The campaign puts the taxpayer cost at $750 billion over 10 years, which would be covered by returning the top marginal income tax to 39.6%, the rate before the 2017 GOP tax cuts . Some multimillionaires also would lose certain capital gains tax advantages.
Biden's aides framed his plan as more fiscally responsible and politically realistic than a single-payer overhaul. The idea behind a public option is to extend coverage to those who can't afford decent private coverage, while forcing corporate insurers to compete alongside the government, theoretically pressuring those private firms to lower their premiums and out-of-pocket costs for their policy holders.
The dynamics illustrate Democrats' overall leftward shift on healthcare.
A decade ago, the public option was effectively the left-flank for Democrats, a reality made obvious when Obama angered House liberals by jettisoning the provision to mollify some centrist Senate Democrats. Now, after Sanders' insurgent 2016 presidential bid and his promise of "healthcare as a human right," the left has embraced single-payer, with moderates moving to the public option.
Some Democratic White House hopefuls are joining Biden in advocating for the public option, arguing it will be difficult to go much further.
Colorado Sen. Michael Bennet greeted Biden's proposal with a reminder that he's been pushing a public option on Capitol Hill. He urged his colleagues Senate colleagues, including Sanders, Harris and Elizabeth Warren, to "reconsider their Medicare for All approach."

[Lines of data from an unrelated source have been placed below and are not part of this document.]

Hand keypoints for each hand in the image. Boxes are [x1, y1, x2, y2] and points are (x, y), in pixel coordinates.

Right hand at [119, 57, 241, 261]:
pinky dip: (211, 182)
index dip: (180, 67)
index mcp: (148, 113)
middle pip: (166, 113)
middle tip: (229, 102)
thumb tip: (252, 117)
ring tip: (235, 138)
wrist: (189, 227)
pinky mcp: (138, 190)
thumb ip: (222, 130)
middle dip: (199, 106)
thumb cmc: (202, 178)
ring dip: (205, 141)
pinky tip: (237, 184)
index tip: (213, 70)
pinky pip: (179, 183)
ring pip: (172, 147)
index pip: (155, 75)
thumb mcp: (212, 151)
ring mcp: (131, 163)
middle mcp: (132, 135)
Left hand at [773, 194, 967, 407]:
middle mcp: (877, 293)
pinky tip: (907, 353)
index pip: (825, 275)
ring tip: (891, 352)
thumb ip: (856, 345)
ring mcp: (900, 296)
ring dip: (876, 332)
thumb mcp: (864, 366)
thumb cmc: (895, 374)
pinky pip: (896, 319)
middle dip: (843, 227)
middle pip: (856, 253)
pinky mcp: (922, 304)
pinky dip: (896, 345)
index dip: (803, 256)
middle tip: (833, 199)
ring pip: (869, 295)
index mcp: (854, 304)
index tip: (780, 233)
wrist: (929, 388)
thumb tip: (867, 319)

Bennet and Minnesota Sen. Amy Klobuchar are among the moderates arguing that a public option is the next logical move even for single-payer advocates.
"I think it is a beginning and the way you start and the way you move to universal healthcare," Klobuchar said in the first debate.
Former Colorado Gov. John Hickenlooper is more frank, warning that Republicans will brand single-payer proposals as "socialism" and reclaim the healthcare advantage the party enjoyed in the 2018 midterms.